2. The method of claim 1, wherein the administration is by a route selected from the group consisting of a subcutaneous, an intramuscular, an intradermal, an intravascular and an intravenous route.

3. The method of claim 1, wherein the two compositions are combined within 1 minute before administration to the patient.

4. The method of claim 1, there wherein the two compositions are combined within 15 seconds before administration to the patient.

5. The method of claim 1, wherein the therapeutically effective amount is an amount that raises the temperature of the tissue to at least 50 deg. C.

6. The method of claim 6, wherein the therapeutically effective amount is an amount that raises the temperature of the tissue to at least 60 deg. C.

7. The method of claim 1, wherein the dimethacrylate crosslinker is a bioabsorbable polymer dimethacrylate.

8. The method of claim 1, wherein the bioabsorbable polymer dimethacrylate is PLGA-PEG-PLGA dimethacrylate.

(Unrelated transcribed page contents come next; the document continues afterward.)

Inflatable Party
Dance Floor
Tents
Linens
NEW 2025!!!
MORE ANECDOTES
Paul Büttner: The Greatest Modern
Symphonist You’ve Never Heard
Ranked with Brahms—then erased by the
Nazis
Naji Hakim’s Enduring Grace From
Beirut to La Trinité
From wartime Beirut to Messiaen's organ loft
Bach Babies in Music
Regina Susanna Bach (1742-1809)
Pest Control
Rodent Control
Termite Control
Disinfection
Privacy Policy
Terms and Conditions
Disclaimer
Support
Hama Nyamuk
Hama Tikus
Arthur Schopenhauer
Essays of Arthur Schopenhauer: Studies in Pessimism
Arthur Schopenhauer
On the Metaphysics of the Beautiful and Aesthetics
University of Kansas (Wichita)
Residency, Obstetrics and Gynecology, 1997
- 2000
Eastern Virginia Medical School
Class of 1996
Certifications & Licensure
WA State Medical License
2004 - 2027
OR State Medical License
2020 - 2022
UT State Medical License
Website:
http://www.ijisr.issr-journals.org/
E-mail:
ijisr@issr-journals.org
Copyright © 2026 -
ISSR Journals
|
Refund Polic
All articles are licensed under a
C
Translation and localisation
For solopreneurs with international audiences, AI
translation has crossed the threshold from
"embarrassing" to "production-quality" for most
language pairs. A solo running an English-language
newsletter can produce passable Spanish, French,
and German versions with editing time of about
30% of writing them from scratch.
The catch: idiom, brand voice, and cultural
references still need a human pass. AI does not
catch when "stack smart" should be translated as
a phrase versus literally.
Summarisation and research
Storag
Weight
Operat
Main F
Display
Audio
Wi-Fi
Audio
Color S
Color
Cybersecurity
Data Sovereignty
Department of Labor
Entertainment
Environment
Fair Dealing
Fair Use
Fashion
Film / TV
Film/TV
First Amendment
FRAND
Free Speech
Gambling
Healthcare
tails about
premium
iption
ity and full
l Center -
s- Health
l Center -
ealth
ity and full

9. The method of claim 1, wherein the dimethacrylate crosslinker is ethylene glycol dimethacrylate.

10. The method of claim 1, wherein the first composition further comprises a bioactive.

11. The method of claim 10, wherein the bioactive is selected from the group consisting of an anti-cancer agent, an antithrombogenic agent, an antimicrobial agent, an antibiotic, an antiproliferative agent, an antiinflammatory agent, and an immunosuppressive agent.

12. The method of claim 1, wherein the first composition comprises 2-hydroxyethyl methacrylate, dimethacrylate crosslinker, 1,4-diazabicyclooctane and 1-[4-(2-Hydroxyethoxy)-phenyl]-2-hydroxy-2-methyl-1-propane-1-one in the weight ratio of:

950 to 995 parts 2-hydroxyethyl methacrylate; to

5 to 10 parts dimethacrylate crosslinker; to

1 to 3 parts 1,4-diazabicyclooctane; to

0.5 to 2 parts 1-[4-(2-Hydroxyethoxy)-phenyl]-2-hydroxy-2-methyl-1-propane-1-one, and

wherein the isocyanate is lysine triisocyanate.

13. The method of claim 1, wherein the first composition comprises

95 to 99.5% v/v 2-hydroxyethyl methacrylate;

0.5% to 1% v/v dimethacrylate crosslinker;

0.1% to 0.3% weight 1,4-diazabicyclooctane; and

0.05% to 0.2% weight 1-[4-(2-Hydroxyethoxy)-phenyl]-2-hydroxy-2-methyl-1-propane-1-one, and

wherein the isocyanate is lysine triisocyanate.

14. The method of claim 1, the first composition further comprising a small molecular weight compound selected from the group consisting of a diol, a triol and a polyol.

15. The method of claim 1, wherein the tissue comprises a cancerous or a benign tumor.

16. The method of claim 15, wherein the tissue comprise a cancerous tumor.

17. The method of claim 16, wherein the cancerous tumor is a tumor of an organ selected from the group consisting of liver, kidney, breast, pancreas, bile duct, lung and bone.

18. The method of claim 1, wherein the injectable composition is administered to vascular vessels supplying the tissue.

19. The method of claim 18, wherein the administration to the vascular vessels results in a reduction of blood supply to the tissue.

20. The method of claim 1, wherein the injectable composition is administrable by a route selected from the group consisting of a subcutaneous, an intramuscular, an intradermal, an intravascular and an intravenous route.